_Source data_:

□ □ □

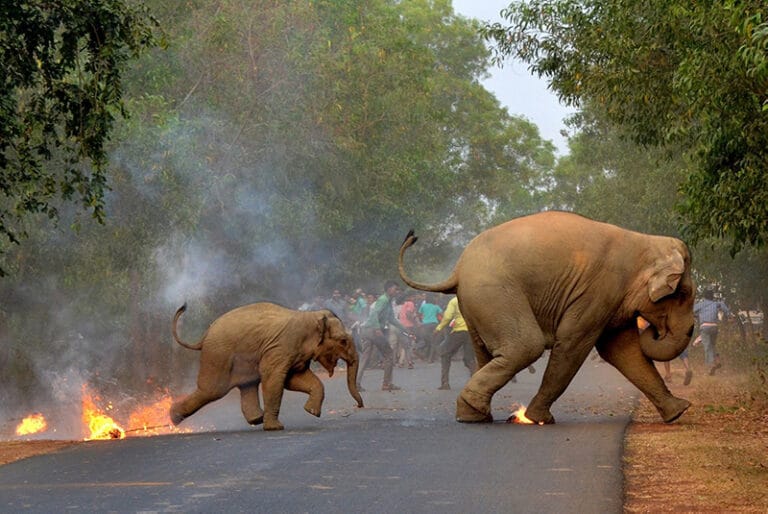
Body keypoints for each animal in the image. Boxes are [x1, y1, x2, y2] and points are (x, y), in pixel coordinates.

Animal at [170, 302, 364, 431]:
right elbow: (273, 377)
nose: (359, 406)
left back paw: (257, 419)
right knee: (213, 389)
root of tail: (205, 335)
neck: (310, 316)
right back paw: (174, 418)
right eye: (343, 341)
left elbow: (294, 379)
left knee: (247, 384)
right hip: (218, 354)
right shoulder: (281, 347)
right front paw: (276, 428)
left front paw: (311, 412)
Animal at [398, 211, 695, 425]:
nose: (654, 330)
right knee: (525, 347)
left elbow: (623, 351)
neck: (645, 241)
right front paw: (538, 419)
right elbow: (573, 344)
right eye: (682, 294)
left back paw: (475, 415)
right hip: (494, 293)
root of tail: (457, 269)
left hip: (475, 305)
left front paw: (680, 411)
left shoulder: (612, 299)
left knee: (487, 353)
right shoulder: (597, 291)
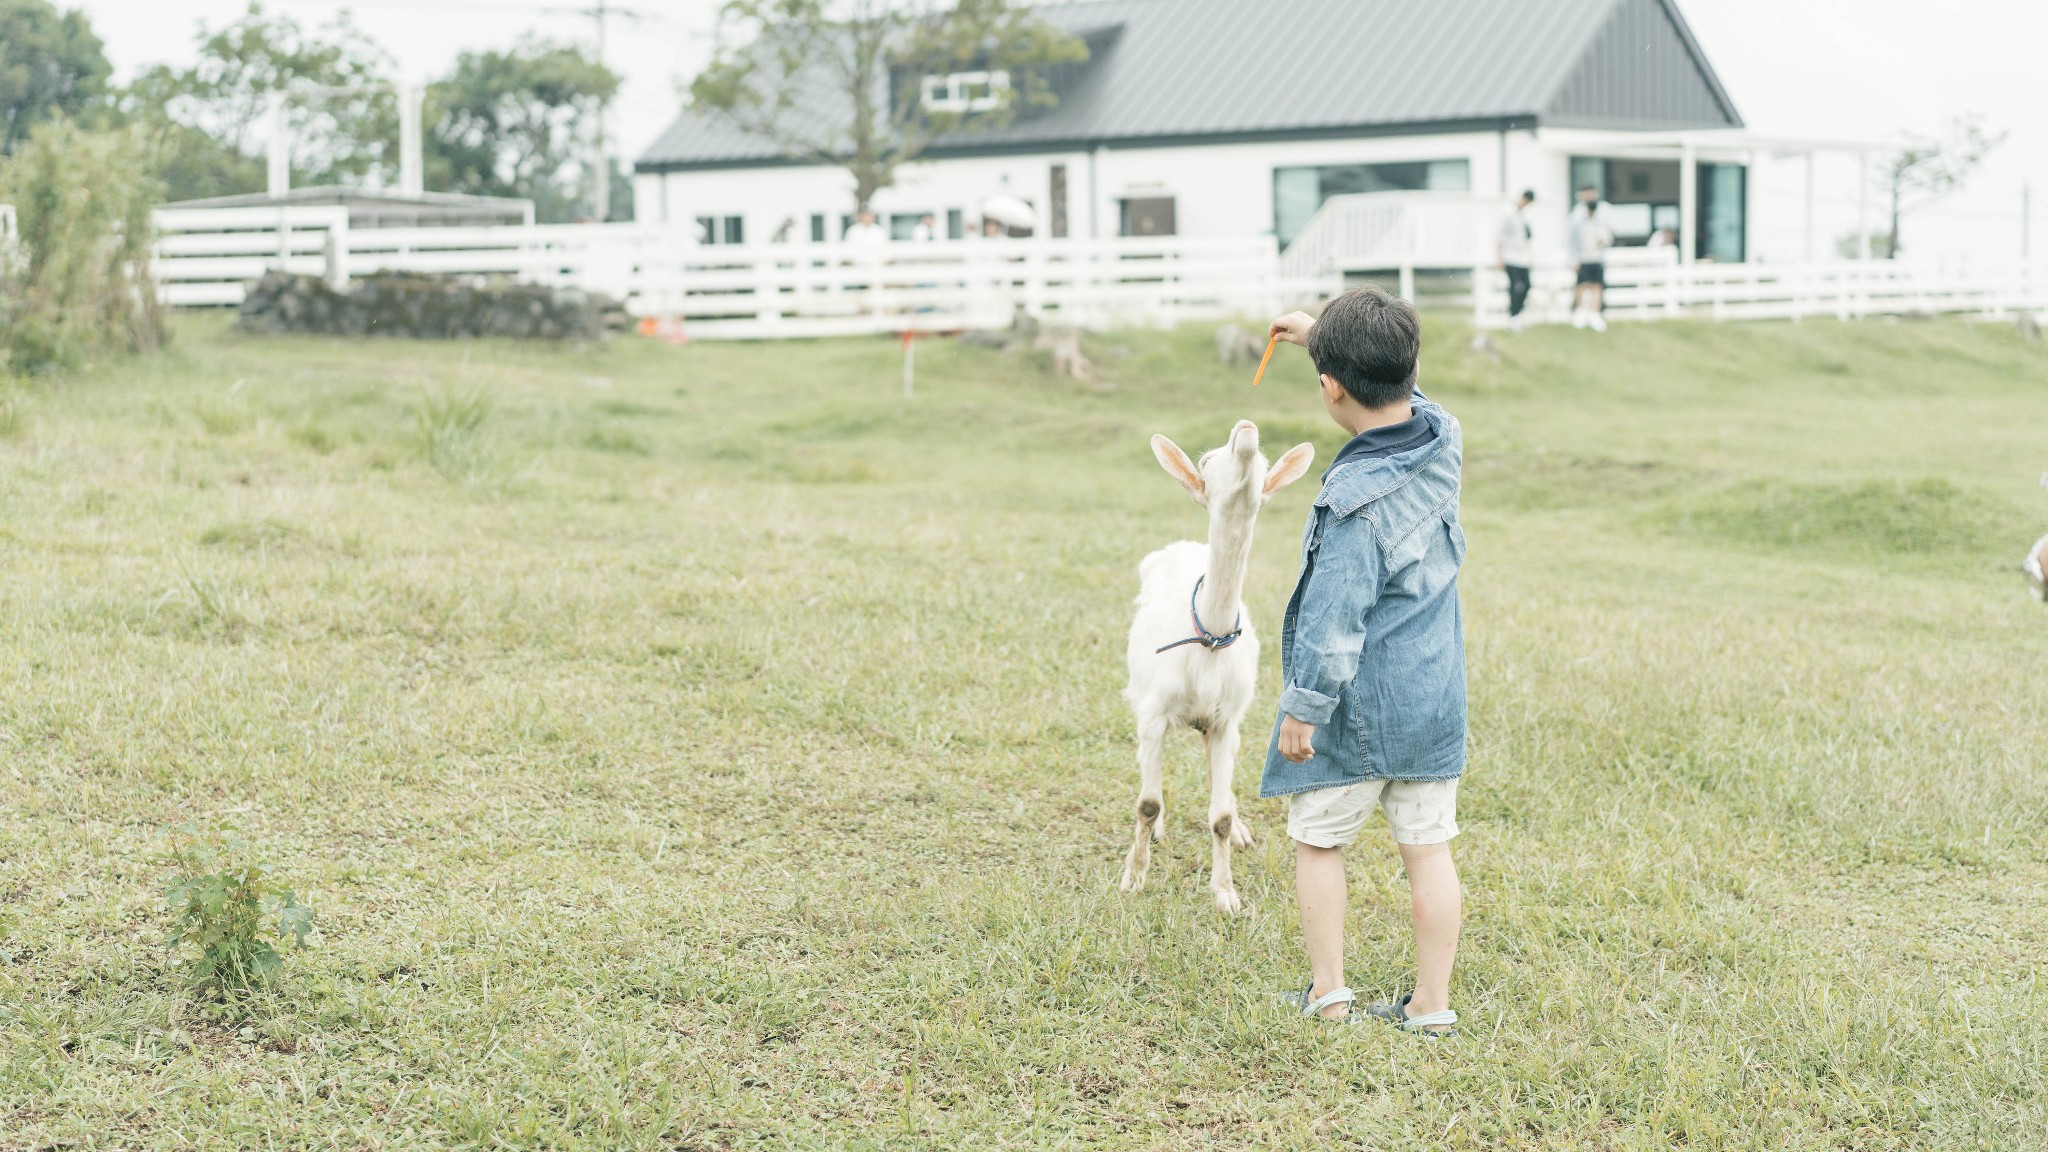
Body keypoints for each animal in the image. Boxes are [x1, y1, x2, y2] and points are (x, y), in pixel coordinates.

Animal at [1122, 416, 1310, 910]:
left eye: (1262, 462)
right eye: (1206, 462)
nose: (1245, 428)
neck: (1208, 638)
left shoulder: (1227, 718)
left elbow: (1220, 815)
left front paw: (1225, 892)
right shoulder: (1154, 711)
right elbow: (1147, 803)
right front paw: (1134, 877)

□ □ □

_What the task asks_:
From the entries above, print the lines beginning at the one with "right front paw: (276, 428)" and stopping after the one with "right shoulder: (597, 291)", exactly as written and with nothing else.

_Expected output_:
right front paw: (276, 428)
left front paw: (311, 412)
Animal at [398, 211, 695, 425]:
nose: (654, 330)
right knee: (525, 347)
left elbow: (623, 351)
neck: (645, 241)
right front paw: (538, 419)
right elbow: (573, 344)
right eye: (682, 294)
left back paw: (475, 415)
right hip: (494, 293)
root of tail: (457, 269)
left hip: (475, 305)
left front paw: (680, 411)
left shoulder: (612, 299)
left knee: (487, 353)
right shoulder: (597, 291)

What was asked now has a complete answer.